"Could it be?!" She thought. "Was Bansky here?"
She knew what happened last time Bansky paid Detroit a visit, so she snapped a few photos and shot us an email looking for verification.
There were some signs that might've led Elster or any novice street art fan to believe it could be the infamous Bristol-based artist's work, who verifies his work once they've been spotted on his website.
First, it's widely known that he sorta has a thing for the color yellow. He also has a thing for birds. And, as seen in Detroit's Packard Plant and elsewhere in the world, he has a thing for yellow birds. A second sign might've been the piece of driftwood that this yellow chickadee is seemingly perched upon, as Bansky's known to cleverly incorporate natural surroundings into his work.
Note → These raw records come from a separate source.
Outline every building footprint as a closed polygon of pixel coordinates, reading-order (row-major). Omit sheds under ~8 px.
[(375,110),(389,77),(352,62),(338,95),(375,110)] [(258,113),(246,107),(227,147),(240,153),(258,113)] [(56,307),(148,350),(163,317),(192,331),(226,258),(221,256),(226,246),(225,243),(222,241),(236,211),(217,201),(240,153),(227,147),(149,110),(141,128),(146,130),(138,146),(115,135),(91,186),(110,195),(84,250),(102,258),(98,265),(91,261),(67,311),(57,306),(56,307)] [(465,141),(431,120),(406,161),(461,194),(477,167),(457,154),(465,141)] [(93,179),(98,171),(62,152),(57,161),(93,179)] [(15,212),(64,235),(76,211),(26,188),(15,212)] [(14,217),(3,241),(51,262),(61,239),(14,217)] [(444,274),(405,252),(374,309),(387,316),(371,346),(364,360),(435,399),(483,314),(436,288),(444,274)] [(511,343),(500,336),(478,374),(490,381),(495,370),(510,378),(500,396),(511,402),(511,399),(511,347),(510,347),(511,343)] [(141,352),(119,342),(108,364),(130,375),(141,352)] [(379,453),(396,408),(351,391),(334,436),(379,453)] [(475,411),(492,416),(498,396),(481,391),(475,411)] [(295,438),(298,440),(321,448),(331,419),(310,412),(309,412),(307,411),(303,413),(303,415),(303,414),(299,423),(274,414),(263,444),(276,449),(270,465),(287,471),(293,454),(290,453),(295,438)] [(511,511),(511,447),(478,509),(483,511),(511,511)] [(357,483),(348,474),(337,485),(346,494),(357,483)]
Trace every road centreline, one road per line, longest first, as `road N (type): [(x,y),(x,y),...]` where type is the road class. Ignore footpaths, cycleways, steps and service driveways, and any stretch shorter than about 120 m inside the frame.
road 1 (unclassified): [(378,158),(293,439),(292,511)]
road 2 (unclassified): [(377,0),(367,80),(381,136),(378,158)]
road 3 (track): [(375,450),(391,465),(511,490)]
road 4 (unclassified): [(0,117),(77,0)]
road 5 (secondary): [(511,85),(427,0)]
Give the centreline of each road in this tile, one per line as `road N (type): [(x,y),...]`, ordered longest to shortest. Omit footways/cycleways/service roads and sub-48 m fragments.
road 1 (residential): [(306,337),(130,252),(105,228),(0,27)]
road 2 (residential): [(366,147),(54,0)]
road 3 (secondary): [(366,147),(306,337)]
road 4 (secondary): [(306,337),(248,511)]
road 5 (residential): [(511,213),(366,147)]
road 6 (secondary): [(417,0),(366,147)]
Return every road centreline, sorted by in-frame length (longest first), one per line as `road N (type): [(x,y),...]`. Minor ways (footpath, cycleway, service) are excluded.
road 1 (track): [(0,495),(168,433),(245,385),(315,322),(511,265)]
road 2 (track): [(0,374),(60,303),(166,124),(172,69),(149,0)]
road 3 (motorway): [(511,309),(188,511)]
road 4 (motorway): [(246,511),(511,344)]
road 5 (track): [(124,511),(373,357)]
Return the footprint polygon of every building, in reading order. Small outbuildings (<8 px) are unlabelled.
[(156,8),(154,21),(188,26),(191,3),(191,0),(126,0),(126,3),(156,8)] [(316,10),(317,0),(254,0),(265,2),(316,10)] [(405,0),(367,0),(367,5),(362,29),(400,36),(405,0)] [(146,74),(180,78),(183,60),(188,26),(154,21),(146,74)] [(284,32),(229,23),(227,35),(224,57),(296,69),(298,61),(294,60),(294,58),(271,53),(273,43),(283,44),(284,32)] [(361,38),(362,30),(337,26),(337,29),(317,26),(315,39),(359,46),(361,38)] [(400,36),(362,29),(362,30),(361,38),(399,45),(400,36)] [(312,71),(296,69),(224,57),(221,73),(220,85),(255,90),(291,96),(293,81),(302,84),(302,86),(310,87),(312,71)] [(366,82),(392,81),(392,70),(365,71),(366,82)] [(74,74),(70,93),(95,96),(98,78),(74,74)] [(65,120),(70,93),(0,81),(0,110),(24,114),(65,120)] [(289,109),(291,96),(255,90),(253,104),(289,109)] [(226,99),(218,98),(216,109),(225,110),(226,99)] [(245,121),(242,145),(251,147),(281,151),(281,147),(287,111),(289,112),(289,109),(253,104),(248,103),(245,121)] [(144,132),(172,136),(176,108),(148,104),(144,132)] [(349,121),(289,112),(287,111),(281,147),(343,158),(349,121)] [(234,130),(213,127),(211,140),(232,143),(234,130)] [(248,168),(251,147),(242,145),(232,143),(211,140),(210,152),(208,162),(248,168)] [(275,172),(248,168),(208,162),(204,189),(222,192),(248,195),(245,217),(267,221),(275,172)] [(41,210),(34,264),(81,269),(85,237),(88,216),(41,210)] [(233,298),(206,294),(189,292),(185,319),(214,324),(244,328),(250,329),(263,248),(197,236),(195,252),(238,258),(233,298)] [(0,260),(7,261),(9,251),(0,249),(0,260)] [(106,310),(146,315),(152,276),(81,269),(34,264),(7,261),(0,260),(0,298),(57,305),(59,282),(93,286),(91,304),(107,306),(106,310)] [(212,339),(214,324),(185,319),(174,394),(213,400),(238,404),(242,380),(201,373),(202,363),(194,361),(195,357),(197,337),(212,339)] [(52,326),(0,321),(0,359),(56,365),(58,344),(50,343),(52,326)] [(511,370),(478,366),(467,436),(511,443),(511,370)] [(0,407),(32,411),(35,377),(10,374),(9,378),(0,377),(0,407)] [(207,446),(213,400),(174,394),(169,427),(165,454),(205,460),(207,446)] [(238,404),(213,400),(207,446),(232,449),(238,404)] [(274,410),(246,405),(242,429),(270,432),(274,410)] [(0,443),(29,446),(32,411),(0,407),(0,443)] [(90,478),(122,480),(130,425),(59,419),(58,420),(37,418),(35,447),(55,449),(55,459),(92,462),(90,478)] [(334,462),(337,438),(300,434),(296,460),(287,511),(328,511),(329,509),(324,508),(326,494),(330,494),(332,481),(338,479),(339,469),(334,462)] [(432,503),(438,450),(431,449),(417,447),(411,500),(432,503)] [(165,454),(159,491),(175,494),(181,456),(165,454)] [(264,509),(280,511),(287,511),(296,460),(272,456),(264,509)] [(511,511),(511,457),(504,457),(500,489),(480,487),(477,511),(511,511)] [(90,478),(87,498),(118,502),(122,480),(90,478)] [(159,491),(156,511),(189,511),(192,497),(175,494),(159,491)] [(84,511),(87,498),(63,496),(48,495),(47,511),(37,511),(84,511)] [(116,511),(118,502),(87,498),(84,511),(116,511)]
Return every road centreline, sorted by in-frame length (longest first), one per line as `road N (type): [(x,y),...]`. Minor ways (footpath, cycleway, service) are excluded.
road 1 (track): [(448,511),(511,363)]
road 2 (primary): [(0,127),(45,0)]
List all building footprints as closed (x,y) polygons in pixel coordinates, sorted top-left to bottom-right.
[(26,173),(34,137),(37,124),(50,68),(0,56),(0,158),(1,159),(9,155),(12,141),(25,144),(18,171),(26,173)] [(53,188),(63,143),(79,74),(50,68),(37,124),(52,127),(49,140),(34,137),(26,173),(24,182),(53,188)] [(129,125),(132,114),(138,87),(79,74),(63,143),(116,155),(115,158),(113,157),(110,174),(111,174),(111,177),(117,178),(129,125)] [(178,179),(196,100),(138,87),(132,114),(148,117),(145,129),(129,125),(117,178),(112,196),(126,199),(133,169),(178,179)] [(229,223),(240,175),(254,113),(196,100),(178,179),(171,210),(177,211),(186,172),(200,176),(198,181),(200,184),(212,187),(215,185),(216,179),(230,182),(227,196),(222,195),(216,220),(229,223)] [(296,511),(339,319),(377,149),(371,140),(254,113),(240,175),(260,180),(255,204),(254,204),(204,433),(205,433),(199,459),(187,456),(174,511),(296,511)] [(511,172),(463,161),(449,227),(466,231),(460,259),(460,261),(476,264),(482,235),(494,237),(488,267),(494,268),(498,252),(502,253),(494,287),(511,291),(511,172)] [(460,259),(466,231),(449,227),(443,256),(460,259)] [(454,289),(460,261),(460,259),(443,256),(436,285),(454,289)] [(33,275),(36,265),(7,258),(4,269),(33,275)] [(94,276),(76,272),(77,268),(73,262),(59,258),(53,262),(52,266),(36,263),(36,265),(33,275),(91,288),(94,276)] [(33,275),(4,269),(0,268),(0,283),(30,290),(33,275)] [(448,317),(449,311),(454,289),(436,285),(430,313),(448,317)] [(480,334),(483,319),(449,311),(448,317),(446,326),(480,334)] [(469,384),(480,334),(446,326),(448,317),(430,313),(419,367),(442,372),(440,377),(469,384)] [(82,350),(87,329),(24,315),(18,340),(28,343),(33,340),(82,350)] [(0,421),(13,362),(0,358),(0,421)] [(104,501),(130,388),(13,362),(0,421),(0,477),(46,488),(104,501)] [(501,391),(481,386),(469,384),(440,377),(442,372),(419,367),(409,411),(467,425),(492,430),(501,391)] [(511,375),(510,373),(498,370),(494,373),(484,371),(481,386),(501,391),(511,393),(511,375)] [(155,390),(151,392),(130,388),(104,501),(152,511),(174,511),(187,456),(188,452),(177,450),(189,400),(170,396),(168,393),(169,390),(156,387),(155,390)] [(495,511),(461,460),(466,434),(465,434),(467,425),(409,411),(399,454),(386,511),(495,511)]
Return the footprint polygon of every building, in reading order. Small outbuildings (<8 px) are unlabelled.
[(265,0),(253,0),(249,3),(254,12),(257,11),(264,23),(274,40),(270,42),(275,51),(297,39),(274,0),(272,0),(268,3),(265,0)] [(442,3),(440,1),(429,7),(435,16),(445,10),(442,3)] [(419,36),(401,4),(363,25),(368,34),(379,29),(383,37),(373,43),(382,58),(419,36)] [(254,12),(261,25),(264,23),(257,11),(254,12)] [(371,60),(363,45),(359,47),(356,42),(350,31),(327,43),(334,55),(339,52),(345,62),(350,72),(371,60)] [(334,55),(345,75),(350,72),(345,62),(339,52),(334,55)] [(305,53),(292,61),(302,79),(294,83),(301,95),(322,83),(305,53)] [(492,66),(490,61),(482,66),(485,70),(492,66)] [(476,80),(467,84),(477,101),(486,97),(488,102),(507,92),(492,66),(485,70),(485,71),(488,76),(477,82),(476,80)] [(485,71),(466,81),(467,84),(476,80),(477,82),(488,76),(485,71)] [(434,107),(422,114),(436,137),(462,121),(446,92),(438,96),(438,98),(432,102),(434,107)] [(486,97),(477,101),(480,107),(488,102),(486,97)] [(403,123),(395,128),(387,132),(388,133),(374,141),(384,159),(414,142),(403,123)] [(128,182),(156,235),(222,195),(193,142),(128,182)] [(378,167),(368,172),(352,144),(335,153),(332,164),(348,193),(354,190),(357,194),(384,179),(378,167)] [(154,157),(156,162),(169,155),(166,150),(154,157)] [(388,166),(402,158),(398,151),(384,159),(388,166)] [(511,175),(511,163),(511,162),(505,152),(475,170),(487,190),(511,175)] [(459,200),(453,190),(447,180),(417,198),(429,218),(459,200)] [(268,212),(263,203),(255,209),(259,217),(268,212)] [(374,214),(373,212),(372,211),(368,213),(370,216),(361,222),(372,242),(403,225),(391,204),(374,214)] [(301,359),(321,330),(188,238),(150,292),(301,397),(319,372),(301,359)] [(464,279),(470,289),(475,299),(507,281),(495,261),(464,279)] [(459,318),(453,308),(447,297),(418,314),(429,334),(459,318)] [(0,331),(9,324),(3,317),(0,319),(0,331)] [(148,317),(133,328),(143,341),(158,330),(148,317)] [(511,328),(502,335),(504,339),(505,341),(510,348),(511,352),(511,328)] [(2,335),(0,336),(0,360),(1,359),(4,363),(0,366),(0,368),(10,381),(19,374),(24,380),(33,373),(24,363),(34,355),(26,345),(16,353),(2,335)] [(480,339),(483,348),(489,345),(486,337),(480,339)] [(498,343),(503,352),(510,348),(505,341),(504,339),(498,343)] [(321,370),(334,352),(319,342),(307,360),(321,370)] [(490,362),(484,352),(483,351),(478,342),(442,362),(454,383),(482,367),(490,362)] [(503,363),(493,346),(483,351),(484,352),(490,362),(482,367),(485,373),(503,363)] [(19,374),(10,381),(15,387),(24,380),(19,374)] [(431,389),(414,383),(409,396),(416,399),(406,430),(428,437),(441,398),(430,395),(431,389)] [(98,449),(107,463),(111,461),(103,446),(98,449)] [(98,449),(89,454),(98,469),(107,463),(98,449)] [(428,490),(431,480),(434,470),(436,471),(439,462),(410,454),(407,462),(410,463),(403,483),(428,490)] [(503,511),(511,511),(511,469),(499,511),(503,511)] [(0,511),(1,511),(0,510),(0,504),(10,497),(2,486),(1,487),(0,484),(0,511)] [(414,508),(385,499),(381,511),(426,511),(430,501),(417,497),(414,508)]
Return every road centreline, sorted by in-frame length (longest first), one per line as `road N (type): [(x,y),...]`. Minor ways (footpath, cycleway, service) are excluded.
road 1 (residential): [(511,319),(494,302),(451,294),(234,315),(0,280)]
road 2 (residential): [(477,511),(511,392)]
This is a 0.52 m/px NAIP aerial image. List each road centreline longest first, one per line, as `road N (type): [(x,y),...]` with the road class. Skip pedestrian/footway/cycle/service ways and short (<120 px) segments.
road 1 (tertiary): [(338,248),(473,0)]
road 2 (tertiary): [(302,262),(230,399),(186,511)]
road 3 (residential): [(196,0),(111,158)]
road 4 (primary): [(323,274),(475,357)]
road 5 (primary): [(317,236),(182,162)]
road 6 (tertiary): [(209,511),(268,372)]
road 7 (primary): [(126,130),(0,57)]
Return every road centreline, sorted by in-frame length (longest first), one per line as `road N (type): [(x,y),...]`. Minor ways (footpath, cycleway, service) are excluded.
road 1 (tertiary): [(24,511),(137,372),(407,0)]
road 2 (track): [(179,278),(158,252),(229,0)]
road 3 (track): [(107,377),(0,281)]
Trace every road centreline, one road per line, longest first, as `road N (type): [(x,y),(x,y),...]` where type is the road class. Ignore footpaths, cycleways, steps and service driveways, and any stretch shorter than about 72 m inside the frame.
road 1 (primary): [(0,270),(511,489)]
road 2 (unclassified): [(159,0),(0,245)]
Alas, it is not a Banksy but just another in the endless series of "Fansky" imitations that pop up all over the world.
The stencil piece is done in Banksy's style, but lacks refinement and character. And though the driftwood perch is cute, it doesn't offer the atmospheric irony he's known for.
We reached out to 323 East Gallery owner Jesse Corey for comment: "It took all of about five seconds to rule this a fake ... someone playing with the bird theme," he said.
Detroit-based artist and global purveyor of street art Matt Eaton maintained similar affection. When we asked for his authentication he said, "Nah, not him, though if it turns up on his website (where Banksy authenticates his work) shoot me in the face because he really fell off."